On a dépassé nos limites sur le Heaphy Track
- Kevin et Isabel
- 20 mars 2024
- 11 min de lecture

Nos corps n'étaient pas prêts pour ça. Pendant cinq jours, on a randonné sur l'Heaphy Track, un des dix Great Walk de Nouvelle-Zélande, situé sur la côte ouest de l'île du sud. Au programme, près de 80 kilomètres de marche en cinq jours et des nuits en cabane. Avec chacun un sac à dos comportant des sacs de couchage, de la nourriture pour cinq jours et des vêtements de rechange, on s'attaque à un des plus gros défis de notre voyage.

Jour 1 : de Brown Hut à Perry Saddle, 17,5 km en 6h40
Le réveil est très matinal pour prendre un minibus en direction de notre point de départ. Il nous lâche vers 11h15 sur place, avec une première portion de 17,5 km. Pour les faire, il faut compter environ cinq heures, en montée constante à faible pourcentage. On laisse vite passer les différents groupes devant nous pour pouvoir progresser à notre rythme. Après une heure de marche, dans la forêt, on trouve un banc malheureusement déjà occupé. Tant pis, on s'en trouvera un de fortune un peu plus loin pour faire notre pause déjeuner (le petit dej est déjà loin à ce moment-là). On repart, rattrape certains groupes, qu'on relaisse passer plus tard. La marche n'est pas forcément difficile mais la faire chargés et sans avoir idée du temps qu'il reste rendent la tâche plus compliquée. Heureusement, le beau temps est de la partie, ce qui nous offre, quand la forêt le permet, des panoramas sur la montagne sur notre gauche.

On aperçoit notre premier weka, la version diurne du kiwi, en beaucoup moins rare. Une petite pause sur un banc, le dernier endroit avec du réseau avant cinq jours, et on continue l'ascension. On s'autorise un petit détour pour atteindre le plus haut point de la randonnée, le Flanagans Corner, à 915 m d'altitude. Un petit panneau (un des seuls de la journée), nous annonce alors 30 minutes pour arriver à notre cabane. La fatigue n'aidant pas, il nous en faudra un peu plus. L'arrivée est un vrai soulagement pour nous, après une longue journée de marche. On fait partie des derniers arrivés, la plupart des occupants est déjà en train de dîner. Quand on parle de cabane, il faut imaginer une sorte de chalet, avec une grande cuisine commune, un dortoir avec des lits superposés pour une capacité d'environ 30 personnes. Un peu de confort et de réconfort donc.

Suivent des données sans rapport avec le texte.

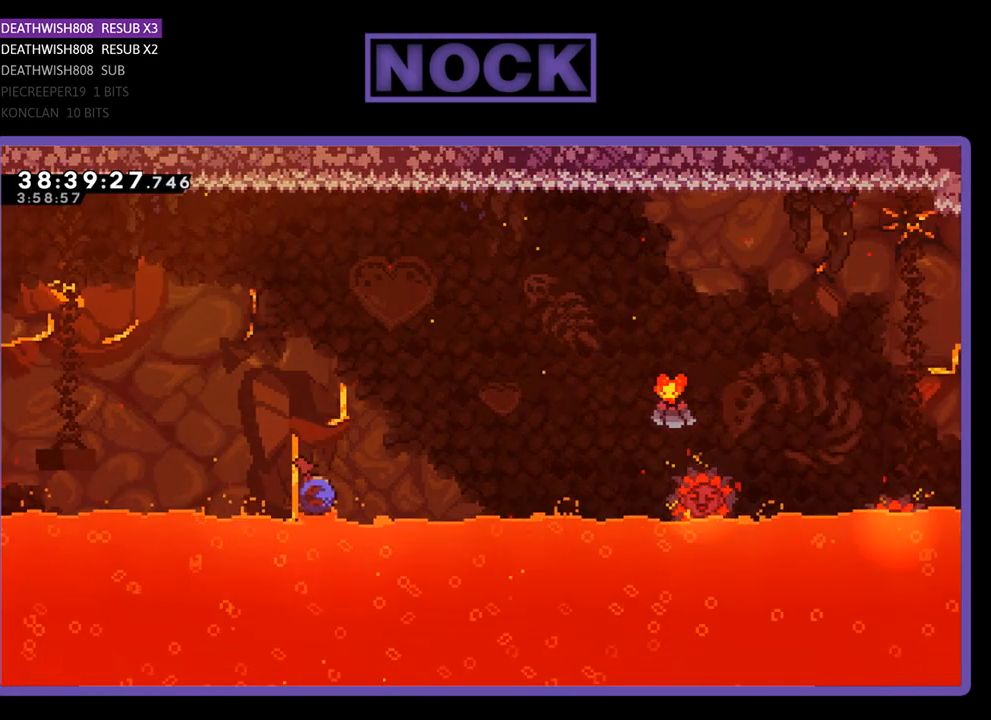
{"buttons": ["R2", "DPAD_RIGHT"], "events": [[500, "CIRCLE", "up"], [500, "DPAD_UP", "up"]]}
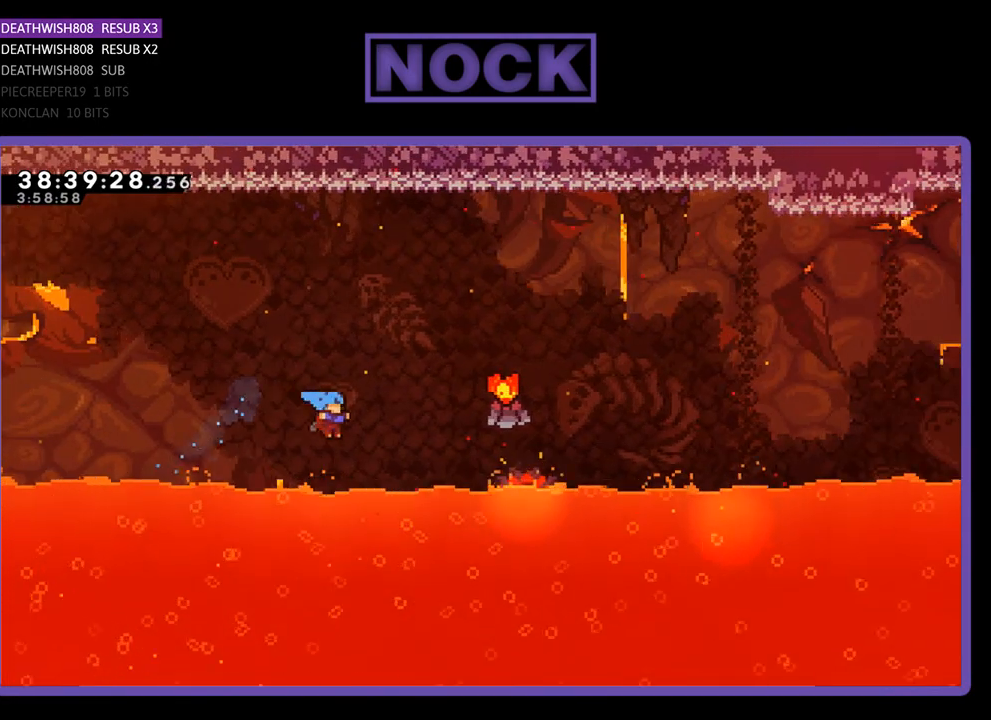
{"buttons": ["CIRCLE"], "events": [[133, "CIRCLE", "down"], [133, "DPAD_UP", "down"], [333, "R2", "up"], [367, "DPAD_RIGHT", "up"], [367, "DPAD_UP", "up"]]}
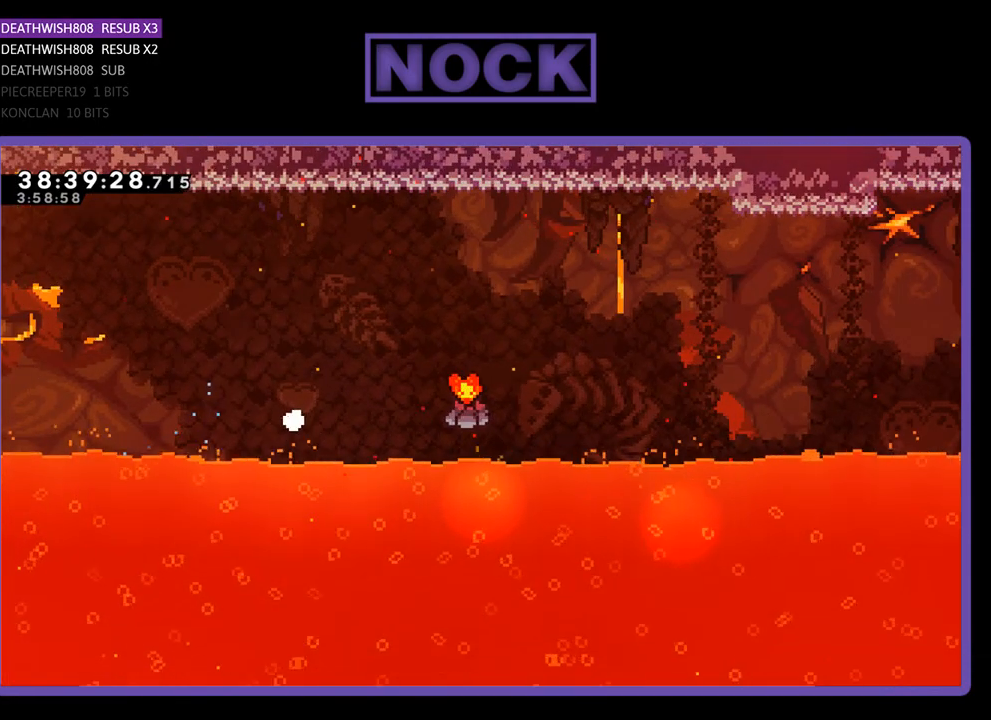
{"buttons": [], "events": [[67, "CIRCLE", "up"]]}
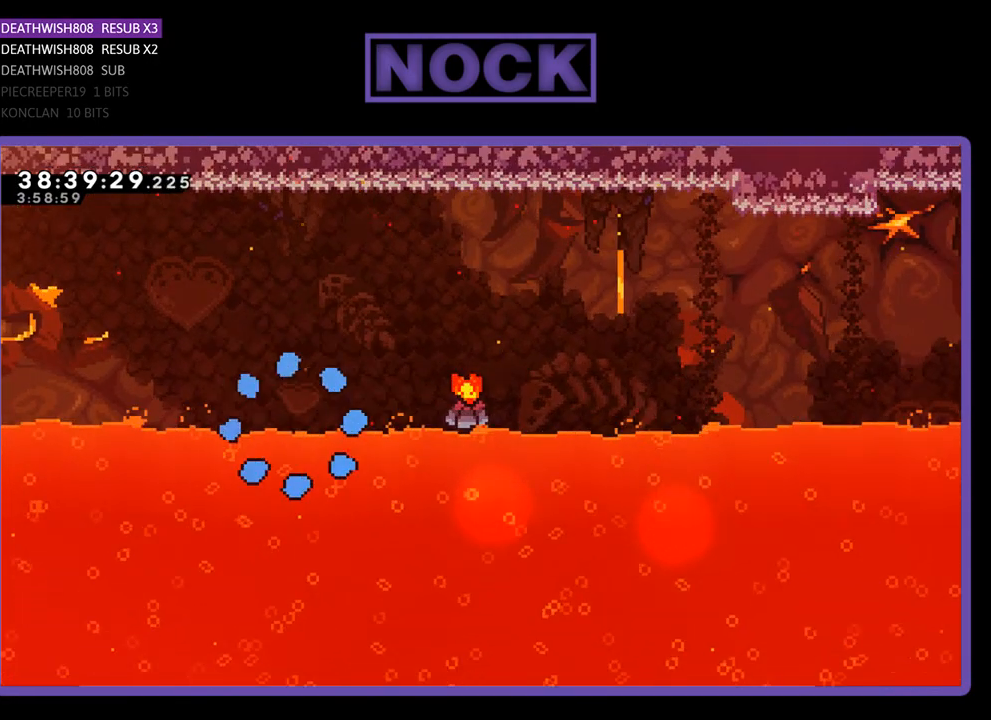
{"buttons": ["R2"], "events": [[333, "R2", "down"]]}
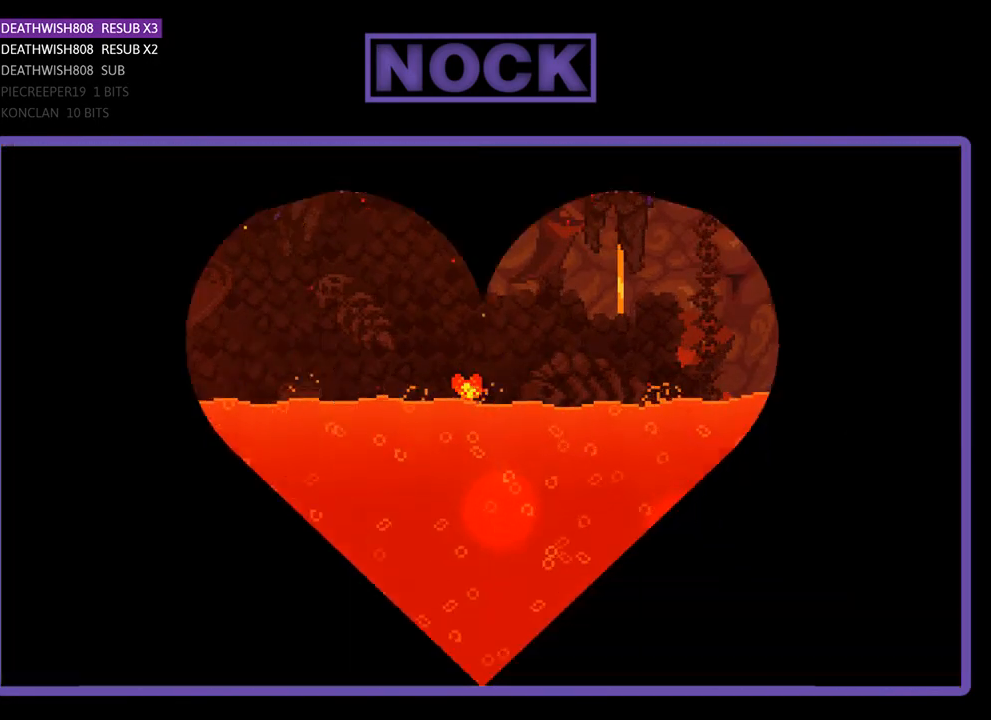
{"buttons": ["R2"], "events": []}
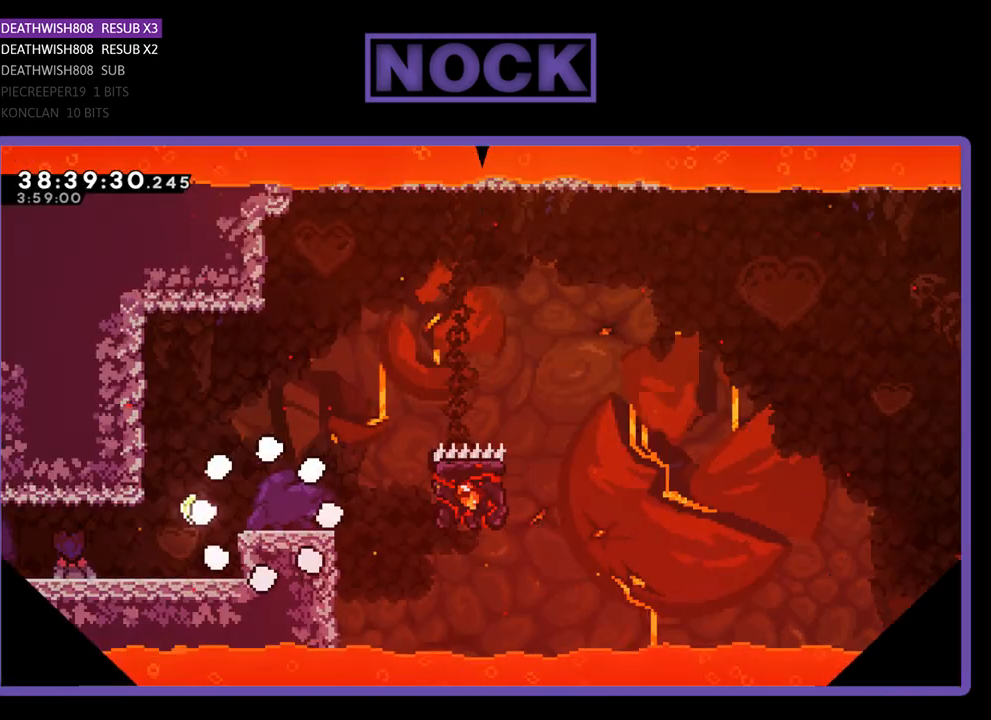
{"buttons": ["CROSS", "R2", "DPAD_RIGHT"], "events": [[33, "DPAD_RIGHT", "down"], [500, "CROSS", "down"]]}
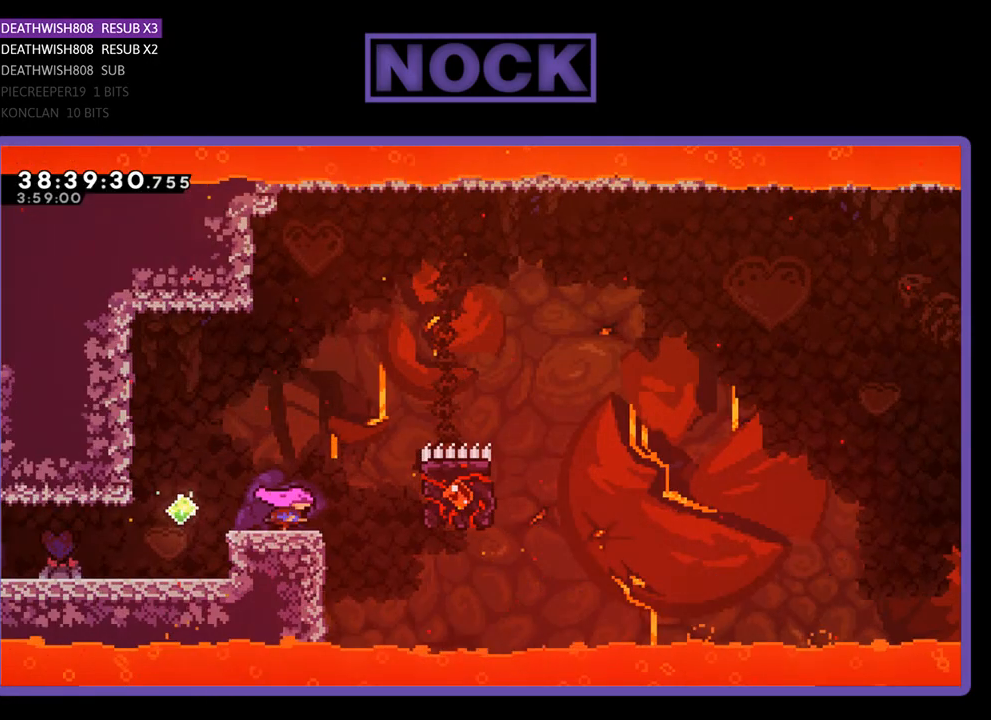
{"buttons": ["CIRCLE", "R2", "DPAD_UP", "DPAD_RIGHT"], "events": [[133, "CROSS", "up"], [167, "DPAD_UP", "down"], [233, "CIRCLE", "down"]]}
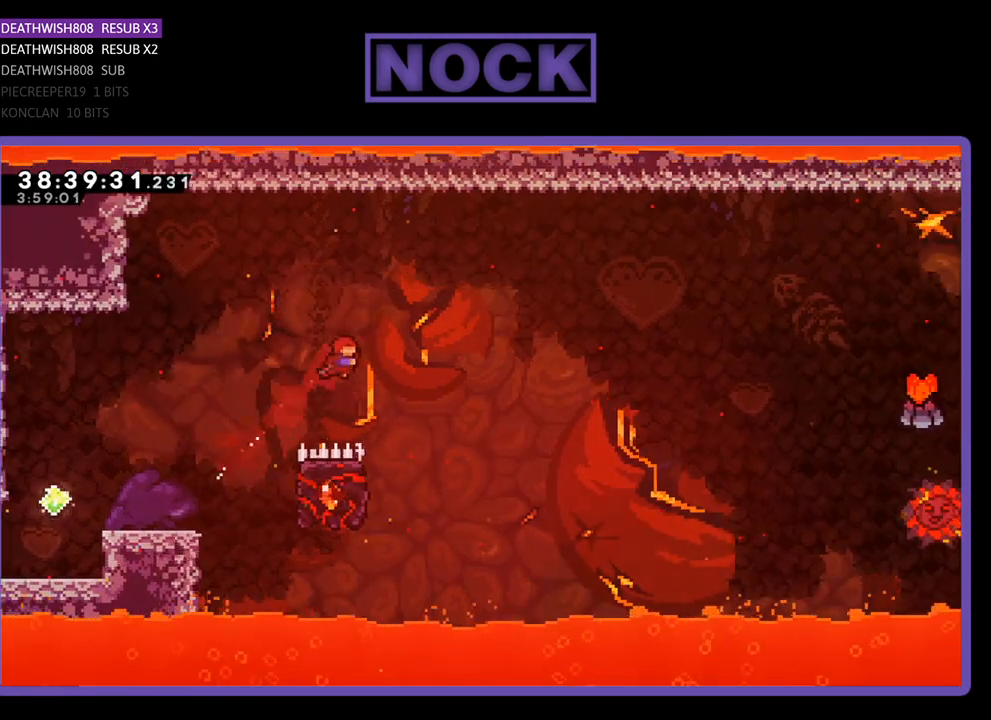
{"buttons": ["R2", "DPAD_UP", "DPAD_LEFT"], "events": [[67, "DPAD_UP", "up"], [167, "CIRCLE", "up"], [167, "DPAD_RIGHT", "up"], [233, "DPAD_LEFT", "down"], [400, "DPAD_UP", "down"]]}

Peu de temps après notre arrivée, Paul, le ranger, prend le temps de discuter avec tout le monde, pour savoir si tout va bien, connaître un peu les programmes de chacun et évoquer la suite de la route. il annonce de la pluie pour le lendemain, avec un vent de plus en plus fort. De la pluie, il en était déjà question pour notre premier jour. Mais quand quelqu'un lui demande si c'est possible de passer une nouvelle fois au travers, la réponse du ranger ne laisse pas beaucoup de place au doute, il pleuvra pour notre deuxième jour. Petit moment sympa au moment de notre discussion avec Paul, il nous apprend qu'il est passé à Bordeaux l'année dernière. Il a évidemment aimé. Après notre premier dîner, des nouilles instantanées (on est loin de la street food asiatique...), on reste un peu dans la salle commune pour jouer, à la lueur des petites lumières à détecteur de mouvement installées au plafond, on se met en quête - vaine - d'un kiwi et on va se coucher dans un dortoir déjà animé par quelques ronflements.
Jour 2 : de Perry Saddle à Saxon Hut, 12,4 km en 4 heures
Après une nuit plus ou moins confortable, marquée par des douleurs musculaires, on prend le temps de se réveiller. Il est 7 heures et tout le monde est déjà debout. On s'était endormis avec une nuit claire et des millions d'étoiles, on se réveille avec de la pluie et une faible visibilité sur les montagnes. Alors on traîne, en se demandant si ça va passer. On n'a que 3h30 de marche programmée donc on se dit qu'on peut attendre un peu. Mais Paul le ranger nous rend visite et nous indique qu'il va pleuvoir toute la journée, avec de plus en plus de vent. Vite, on s'active pour faire nos sacs, on enfile nos chaussures, doudounes et manteaux. On se regarde un peu en riant. Le contraste est saisissant avec le petit t-shirt de la veille. En marchant, on se dit que si le temps reste le même, ce n'est pas si terrible. Il ne tombe que quelques gouttes qui nous touchent presque horizontalement à cause du vent.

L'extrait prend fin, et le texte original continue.